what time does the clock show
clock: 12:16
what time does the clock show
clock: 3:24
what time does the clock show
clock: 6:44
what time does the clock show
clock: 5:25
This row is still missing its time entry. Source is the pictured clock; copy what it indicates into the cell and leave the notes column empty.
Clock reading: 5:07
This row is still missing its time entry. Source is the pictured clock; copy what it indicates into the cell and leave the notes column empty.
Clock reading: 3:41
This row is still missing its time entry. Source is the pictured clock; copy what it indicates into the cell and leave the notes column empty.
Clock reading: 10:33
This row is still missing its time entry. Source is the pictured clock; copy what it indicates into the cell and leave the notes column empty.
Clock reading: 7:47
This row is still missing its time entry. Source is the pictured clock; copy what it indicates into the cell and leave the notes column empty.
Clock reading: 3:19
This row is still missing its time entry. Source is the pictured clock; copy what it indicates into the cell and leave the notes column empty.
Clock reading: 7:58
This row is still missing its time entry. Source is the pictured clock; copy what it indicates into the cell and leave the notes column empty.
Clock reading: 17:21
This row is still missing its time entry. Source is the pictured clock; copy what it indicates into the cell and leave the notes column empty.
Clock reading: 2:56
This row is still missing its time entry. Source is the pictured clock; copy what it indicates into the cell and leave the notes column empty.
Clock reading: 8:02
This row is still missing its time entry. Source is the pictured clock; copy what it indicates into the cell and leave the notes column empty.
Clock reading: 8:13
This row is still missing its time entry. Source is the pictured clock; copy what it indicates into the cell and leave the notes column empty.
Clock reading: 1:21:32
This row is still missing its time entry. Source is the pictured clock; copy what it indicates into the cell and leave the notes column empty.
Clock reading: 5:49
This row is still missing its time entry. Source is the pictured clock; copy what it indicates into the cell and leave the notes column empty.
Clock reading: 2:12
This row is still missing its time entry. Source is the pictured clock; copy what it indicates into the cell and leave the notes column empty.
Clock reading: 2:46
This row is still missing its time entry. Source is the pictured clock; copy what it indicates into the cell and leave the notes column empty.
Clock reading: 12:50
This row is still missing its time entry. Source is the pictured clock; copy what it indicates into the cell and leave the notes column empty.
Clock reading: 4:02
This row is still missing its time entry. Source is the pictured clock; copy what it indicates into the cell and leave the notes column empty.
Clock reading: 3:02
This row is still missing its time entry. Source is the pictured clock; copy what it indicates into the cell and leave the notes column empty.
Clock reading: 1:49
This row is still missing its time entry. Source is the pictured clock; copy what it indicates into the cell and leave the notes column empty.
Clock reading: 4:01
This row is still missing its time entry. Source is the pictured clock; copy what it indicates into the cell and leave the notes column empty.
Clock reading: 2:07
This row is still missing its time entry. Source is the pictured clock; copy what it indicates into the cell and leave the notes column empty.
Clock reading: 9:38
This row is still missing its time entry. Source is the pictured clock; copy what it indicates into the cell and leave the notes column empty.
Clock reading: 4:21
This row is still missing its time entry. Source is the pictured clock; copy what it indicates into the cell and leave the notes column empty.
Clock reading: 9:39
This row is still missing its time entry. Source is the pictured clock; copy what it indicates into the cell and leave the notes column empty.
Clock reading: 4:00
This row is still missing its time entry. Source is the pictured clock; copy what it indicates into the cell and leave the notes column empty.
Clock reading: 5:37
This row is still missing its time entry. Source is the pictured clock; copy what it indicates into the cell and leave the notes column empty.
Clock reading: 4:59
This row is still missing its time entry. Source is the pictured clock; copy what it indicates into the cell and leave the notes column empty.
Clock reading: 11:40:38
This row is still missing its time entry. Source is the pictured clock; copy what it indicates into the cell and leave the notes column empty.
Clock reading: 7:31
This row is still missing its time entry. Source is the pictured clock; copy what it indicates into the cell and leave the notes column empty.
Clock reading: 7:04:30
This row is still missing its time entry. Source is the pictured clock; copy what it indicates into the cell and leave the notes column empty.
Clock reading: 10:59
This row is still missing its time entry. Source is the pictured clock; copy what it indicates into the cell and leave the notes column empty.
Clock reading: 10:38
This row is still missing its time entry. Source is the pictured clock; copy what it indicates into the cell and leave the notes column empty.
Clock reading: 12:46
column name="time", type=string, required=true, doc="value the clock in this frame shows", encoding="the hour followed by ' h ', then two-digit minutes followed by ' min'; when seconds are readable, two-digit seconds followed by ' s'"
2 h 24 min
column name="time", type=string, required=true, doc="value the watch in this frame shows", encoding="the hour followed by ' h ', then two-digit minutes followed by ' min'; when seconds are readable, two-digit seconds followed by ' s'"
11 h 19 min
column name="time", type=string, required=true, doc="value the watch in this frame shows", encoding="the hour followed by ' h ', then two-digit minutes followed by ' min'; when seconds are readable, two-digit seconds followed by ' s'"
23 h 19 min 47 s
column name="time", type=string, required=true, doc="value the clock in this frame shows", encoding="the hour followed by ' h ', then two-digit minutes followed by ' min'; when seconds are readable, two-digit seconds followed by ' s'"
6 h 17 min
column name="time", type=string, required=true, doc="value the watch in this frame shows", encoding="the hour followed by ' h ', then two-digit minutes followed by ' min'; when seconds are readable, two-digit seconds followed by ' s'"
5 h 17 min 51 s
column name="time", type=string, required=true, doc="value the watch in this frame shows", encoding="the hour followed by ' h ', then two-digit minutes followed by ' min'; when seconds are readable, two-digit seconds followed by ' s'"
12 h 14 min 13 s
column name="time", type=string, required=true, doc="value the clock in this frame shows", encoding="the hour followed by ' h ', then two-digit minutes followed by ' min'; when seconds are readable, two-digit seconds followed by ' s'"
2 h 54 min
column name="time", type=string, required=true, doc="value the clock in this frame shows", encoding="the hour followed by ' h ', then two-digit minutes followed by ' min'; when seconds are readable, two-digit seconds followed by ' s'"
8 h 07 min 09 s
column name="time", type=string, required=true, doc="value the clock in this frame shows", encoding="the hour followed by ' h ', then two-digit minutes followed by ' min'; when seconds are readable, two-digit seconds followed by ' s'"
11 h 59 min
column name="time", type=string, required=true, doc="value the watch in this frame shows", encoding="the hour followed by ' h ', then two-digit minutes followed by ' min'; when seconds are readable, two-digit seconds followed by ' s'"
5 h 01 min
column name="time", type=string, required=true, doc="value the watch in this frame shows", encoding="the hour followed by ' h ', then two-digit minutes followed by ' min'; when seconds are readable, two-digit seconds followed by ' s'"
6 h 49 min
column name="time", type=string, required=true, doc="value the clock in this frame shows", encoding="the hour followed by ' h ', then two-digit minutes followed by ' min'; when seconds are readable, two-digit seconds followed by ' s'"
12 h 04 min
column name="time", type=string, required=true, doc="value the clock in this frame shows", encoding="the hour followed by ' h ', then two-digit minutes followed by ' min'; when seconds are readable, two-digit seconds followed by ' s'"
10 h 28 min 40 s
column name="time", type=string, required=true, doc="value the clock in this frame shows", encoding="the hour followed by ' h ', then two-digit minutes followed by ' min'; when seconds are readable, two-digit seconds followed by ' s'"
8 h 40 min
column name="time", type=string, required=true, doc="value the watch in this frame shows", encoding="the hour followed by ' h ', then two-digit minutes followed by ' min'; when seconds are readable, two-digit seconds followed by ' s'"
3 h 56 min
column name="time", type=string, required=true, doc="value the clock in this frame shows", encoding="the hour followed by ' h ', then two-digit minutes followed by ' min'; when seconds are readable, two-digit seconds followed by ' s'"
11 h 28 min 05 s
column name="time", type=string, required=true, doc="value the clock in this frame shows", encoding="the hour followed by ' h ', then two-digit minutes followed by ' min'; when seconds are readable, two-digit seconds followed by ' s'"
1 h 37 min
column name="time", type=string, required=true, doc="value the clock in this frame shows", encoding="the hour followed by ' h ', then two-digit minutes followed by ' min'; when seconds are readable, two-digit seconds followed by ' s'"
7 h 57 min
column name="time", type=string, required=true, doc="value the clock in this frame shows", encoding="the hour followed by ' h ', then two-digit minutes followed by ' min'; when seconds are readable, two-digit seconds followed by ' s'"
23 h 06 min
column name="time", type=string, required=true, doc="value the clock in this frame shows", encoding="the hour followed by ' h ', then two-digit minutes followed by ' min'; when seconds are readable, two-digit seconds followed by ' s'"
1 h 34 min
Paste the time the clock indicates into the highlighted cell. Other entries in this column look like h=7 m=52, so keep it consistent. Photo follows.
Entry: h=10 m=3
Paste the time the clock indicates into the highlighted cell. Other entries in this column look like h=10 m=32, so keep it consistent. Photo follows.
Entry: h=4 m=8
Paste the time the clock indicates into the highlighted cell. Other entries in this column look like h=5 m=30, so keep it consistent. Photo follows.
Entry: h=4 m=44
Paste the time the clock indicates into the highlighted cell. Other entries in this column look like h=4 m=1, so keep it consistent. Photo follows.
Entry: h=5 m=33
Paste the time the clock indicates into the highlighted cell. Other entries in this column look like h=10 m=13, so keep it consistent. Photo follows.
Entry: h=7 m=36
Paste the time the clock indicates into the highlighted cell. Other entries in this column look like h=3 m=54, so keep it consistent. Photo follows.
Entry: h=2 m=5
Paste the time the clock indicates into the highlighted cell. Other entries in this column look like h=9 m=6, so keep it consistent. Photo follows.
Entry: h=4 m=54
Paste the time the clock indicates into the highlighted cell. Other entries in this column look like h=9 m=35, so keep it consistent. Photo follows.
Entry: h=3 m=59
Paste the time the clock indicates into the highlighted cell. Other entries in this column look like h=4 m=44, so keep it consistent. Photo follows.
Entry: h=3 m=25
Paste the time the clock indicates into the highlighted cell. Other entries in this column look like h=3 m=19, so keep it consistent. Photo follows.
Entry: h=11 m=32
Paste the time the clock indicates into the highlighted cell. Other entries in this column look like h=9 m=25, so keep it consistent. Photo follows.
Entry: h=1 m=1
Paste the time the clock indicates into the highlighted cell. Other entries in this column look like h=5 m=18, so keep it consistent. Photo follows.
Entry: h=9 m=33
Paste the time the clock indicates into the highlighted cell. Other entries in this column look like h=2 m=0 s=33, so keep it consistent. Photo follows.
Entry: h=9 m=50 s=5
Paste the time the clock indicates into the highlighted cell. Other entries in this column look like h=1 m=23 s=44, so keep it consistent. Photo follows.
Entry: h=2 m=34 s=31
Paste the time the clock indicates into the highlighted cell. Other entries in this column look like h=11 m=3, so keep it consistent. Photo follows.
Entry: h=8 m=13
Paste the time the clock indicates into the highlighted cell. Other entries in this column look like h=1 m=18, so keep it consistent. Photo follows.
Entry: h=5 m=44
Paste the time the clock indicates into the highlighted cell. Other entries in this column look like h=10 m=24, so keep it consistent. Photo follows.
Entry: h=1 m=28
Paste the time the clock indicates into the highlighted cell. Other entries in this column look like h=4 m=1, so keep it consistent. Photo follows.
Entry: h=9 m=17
____
Present the lines of the listing as a Markdown table, starting at the line containing "m=32, so keep it consistent. Photo follows." and ending at the line containing "Entry: h=3 m=59". Use the columns Row and Line, number each row, and skip blank lines.

### THE COMPLETED TASK
| Row | Line |
|---|---|
| 1 | Paste the time the clock indicates into the highlighted cell. Other entries in this column look like h=10 m=32, so keep it consistent. Photo follows. |
| 2 | Entry: h=4 m=8 |
| 3 | Paste the time the clock indicates into the highlighted cell. Other entries in this column look like h=5 m=30, so keep it consistent. Photo follows. |
| 4 | Entry: h=4 m=44 |
| 5 | Paste the time the clock indicates into the highlighted cell. Other entries in this column look like h=4 m=1, so keep it consistent. Photo follows. |
| 6 | Entry: h=5 m=33 |
| 7 | Paste the time the clock indicates into the highlighted cell. Other entries in this column look like h=10 m=13, so keep it consistent. Photo follows. |
| 8 | Entry: h=7 m=36 |
| 9 | Paste the time the clock indicates into the highlighted cell. Other entries in this column look like h=3 m=54, so keep it consistent. Photo follows. |
| 10 | Entry: h=2 m=5 |
| 11 | Paste the time the clock indicates into the highlighted cell. Other entries in this column look like h=9 m=6, so keep it consistent. Photo follows. |
| 12 | Entry: h=4 m=54 |
| 13 | Paste the time the clock indicates into the highlighted cell. Other entries in this column look like h=9 m=35, so keep it consistent. Photo follows. |
| 14 | Entry: h=3 m=59 |